Commodity woes and a disconnect between earnings and share valuations has seen Citigroup downgrade the Australian market.

‘Down Under’ has been downgraded. Citigroup global equity strategist Hasan Tevfik has lowered Australia to 'underweight' in global regional allocation.

Citi says the dividend yield of Australian stocks is less attractive than it was. It is now 4.1 per cent, or 150 basis points, higher than the global average, compared with 5.1 per cent, or 220 basis points, higher than the global average at the start of 2012.

Australia’s non-commodity stocks have a high dividend payout ratio. These companies distribute 60-70 per cent of their profits through dividends, according to Tony Brennan, Citi’s Sydney based strategist.

Earnings growth is slowing in Australia, according to Tevfik. Banks’ earnings per share growth is forecast to be 4 per cent over the “next few years”. Industrial company EPS growth will be “moderate” after contracting for five consecutive years.

The benchmark S&P/ASX 200 Index has already surpassed Brennan’s 2013 forecast high of 5200.

On May 15, the index reached a 52-week high of 5249.60. At 2:37pm AEST the market was down 8.857, or 0.17 per cent, to 51713.

The S&P/ASX 200 Index is up 11 per cent in the year to date and 27 per cent in the last 12 months.

Citigroup expects the Australian dollar to trade at US97 cents over the next three months and US96 cents six to 12 months ahead. The broker also says the “super cycle” for commodities is ending.

Citi’s head of global commodities, Edward Morse, says value of use rather than intensity of use of commodities implies limited upside for prices as well as demand shortfalls. Consumption-led growth rather than investment growth will also crimp demand for commodities. China has spent an average of 8 per cent of its GDP on steel since 2004, four times the global average, according to the broker. That’s unsustainable, says Morse.

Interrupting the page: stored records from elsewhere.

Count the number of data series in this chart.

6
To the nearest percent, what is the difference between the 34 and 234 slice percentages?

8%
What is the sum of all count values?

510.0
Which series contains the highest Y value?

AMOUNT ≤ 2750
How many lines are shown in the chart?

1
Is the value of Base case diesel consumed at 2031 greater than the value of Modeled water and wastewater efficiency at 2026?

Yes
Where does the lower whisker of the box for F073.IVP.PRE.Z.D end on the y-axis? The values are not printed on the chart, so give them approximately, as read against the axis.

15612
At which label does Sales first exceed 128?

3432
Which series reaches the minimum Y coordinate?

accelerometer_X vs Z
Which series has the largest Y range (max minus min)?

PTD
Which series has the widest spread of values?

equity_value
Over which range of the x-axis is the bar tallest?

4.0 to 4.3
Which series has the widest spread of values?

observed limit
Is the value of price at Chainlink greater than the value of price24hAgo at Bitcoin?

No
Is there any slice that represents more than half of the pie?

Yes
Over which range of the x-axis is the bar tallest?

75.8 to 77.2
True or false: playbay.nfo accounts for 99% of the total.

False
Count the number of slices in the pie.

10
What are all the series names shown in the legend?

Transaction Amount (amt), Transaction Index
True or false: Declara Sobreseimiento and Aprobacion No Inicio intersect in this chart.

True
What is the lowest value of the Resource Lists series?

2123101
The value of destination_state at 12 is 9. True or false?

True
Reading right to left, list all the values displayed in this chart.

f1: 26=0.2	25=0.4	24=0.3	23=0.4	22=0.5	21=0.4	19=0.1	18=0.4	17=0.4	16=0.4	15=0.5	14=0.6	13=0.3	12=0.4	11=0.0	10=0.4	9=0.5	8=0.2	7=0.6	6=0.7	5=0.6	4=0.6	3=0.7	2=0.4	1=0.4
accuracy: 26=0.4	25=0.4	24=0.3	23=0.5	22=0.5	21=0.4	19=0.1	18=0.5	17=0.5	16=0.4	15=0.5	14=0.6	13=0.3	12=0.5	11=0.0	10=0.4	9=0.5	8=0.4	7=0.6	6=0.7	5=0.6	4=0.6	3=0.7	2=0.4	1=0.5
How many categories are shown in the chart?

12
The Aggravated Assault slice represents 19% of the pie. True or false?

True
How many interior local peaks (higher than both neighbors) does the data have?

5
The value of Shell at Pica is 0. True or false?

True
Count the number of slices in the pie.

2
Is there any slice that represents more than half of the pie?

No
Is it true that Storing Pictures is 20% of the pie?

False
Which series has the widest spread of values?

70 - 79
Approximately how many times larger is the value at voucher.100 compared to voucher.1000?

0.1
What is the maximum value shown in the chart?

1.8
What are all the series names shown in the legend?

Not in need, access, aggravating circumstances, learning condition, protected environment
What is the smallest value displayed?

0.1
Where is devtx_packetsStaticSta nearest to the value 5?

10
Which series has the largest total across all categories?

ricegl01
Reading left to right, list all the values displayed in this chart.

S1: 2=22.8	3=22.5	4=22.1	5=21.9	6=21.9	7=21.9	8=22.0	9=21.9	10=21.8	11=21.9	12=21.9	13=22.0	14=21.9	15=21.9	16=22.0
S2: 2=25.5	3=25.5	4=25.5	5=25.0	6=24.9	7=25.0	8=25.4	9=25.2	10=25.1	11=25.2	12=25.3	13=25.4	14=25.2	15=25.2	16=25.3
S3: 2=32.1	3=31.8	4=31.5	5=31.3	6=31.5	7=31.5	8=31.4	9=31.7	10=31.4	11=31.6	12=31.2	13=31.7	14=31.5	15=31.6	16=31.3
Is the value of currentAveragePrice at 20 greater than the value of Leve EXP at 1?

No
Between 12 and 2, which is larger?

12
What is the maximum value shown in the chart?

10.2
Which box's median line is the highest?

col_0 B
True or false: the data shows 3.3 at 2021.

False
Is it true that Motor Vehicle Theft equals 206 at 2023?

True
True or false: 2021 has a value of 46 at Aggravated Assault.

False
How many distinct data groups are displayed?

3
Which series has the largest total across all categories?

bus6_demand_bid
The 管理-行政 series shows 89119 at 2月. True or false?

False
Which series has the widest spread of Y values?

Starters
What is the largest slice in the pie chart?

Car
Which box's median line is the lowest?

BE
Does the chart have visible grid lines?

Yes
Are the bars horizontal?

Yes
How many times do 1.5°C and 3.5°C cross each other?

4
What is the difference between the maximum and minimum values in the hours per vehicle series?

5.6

Citi predicts China’s GDP growth will drop to 7.7 per cent in the third quarter this year and 7.5 per cent in the fourth quarter, from 8.2 per cent in the second quarter.

Morse expects the global iron ore spot price to be $US128 a tonne, up from its current price of $US123.60 per tonne. But in the second half of this year, Citi reckons the iron ore price will slide to $US118 a tonne as a result of lower cost iron ore coming onto the global market.